▸ EXCERPT:
Revisions to the Definition of Primary Care Services used in Shared Savings Program Beneficiary Assignment
Under its claims-based assignment methodology, CMS assigns Medicare FFS beneficiaries to Shared Savings Program ACOs based on their utilization of "primary care services" as defined in the program's regulations. We are finalizing policies to revise the definition of "primary care services" used for purposes of beneficiary assignment under the Shared Savings Program to align with payment changes under the Medicare PFS. We are including, among other services for the purposes of determining beneficiary assignment for the performance year starting on January 1, 2026, and subsequent performance years, new behavioral health integration and psychiatric collaborative care management add-on services, when these services are furnished with advanced primary care management services. Additionally, we are not finalizing the proposal to exclude G0136 in the definition of "primary care services" used for the purposes of assignment; rather we are continuing to include G0136 with the updated code descriptor of Administration of a standardized, evidence-based physical activity and nutrition assessment tool in the definition of primary care services used for purposes of assignment.
Revisions to Terminology in Shared Savings Program Regulations Describing Financial Benchmarking Methodology
CMS is finalizing revisions to the Shared Savings Program regulations for performance year 2025 and subsequent performance years to rename the "health equity benchmark adjustment" to the "population adjustment," to more accurately reflect the nature of the adjustment which accounts for the proportion of the ACO's assigned beneficiaries who are enrolled in the Medicare Part D low-income subsidy (LIS) or dually eligible for Medicare and Medicaid.

▸ TASKS AND EXERCISES:
a - In the excerpt on Shared Savings Program revisions, what does CMS rename the "health equity benchmark adjustment"?
b - Carry on the excerpt about Shared Savings Program revisions, picking up after its final sentence.

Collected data
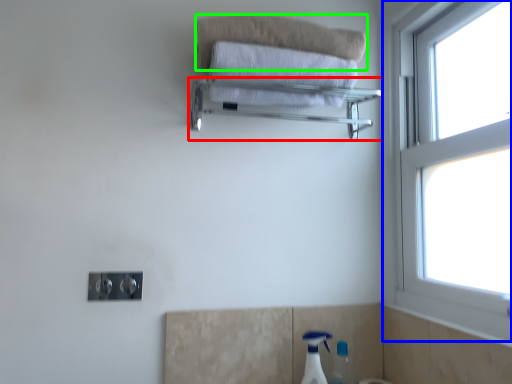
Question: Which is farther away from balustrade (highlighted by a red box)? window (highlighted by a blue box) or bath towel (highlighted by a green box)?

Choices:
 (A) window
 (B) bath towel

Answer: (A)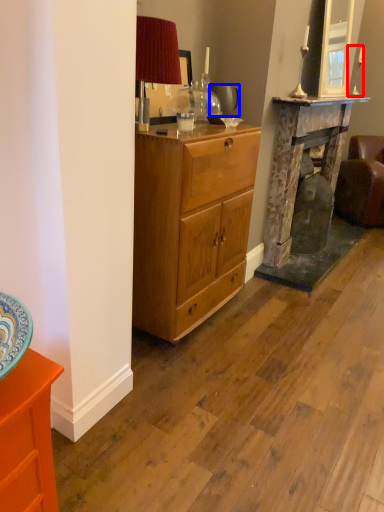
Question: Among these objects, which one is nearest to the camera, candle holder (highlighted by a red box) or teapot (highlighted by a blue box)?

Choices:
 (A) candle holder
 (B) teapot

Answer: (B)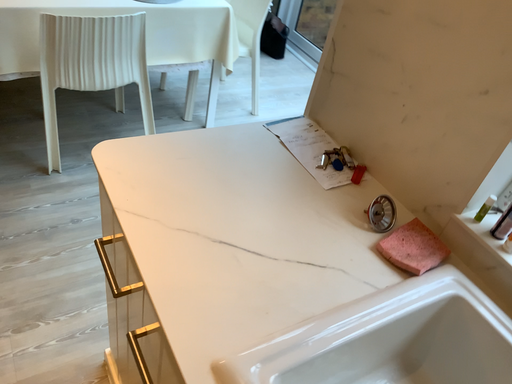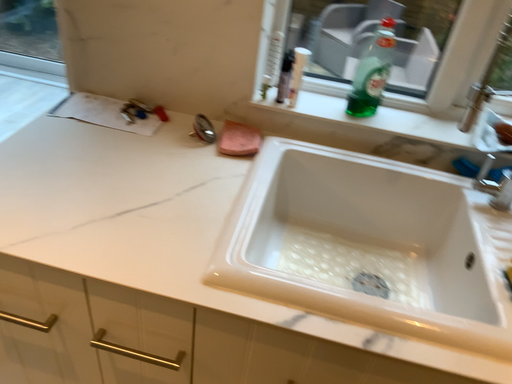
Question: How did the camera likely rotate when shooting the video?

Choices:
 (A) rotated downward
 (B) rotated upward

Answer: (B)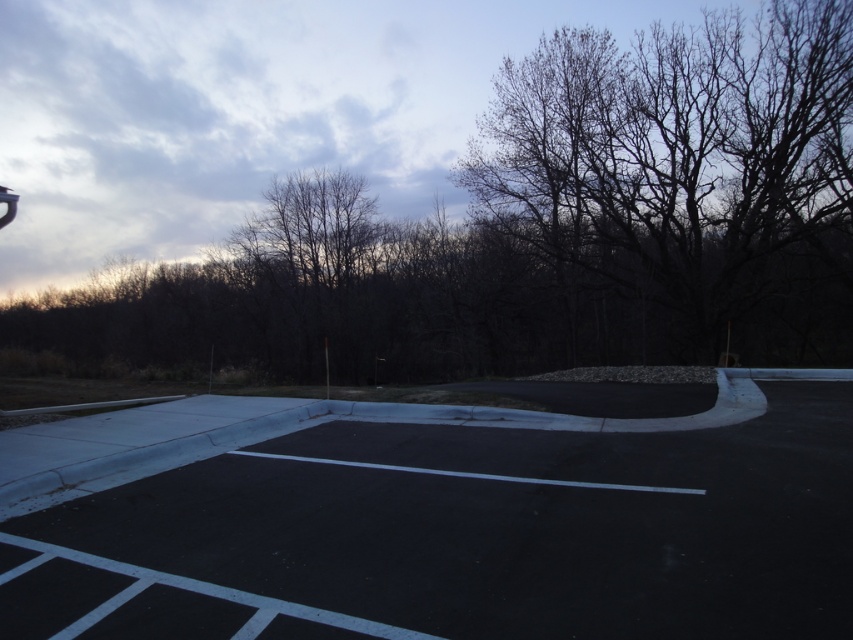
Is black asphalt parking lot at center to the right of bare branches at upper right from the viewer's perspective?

▸ EXPECTED RESPONSES:
a - The "population adjustment."

b -
Revisions to Shared Savings Program Quality Reporting Monitoring Provisions
CMS is finalizing revisions to the Shared Savings Program quality reporting monitoring requirements under § 425.316. We inadvertently did not modify the program's monitoring policies when we established the alternative quality performance standard through earlier rulemaking. In addition to our existing policy, under which we monitor whether ACOs meet the quality performance standard, under the finalized approach, for performance years beginning on or after January 1, 2026, we will also monitor whether ACOs meet the alternative quality performance standard. We will also extend the specific actions CMS may take if an ACO fails to meet the quality performance standard, to apply where an ACO fails to meet both the quality performance standard and the alternative quality performance standard, including actions prior to termination or immediately terminating the ACO's participation agreement.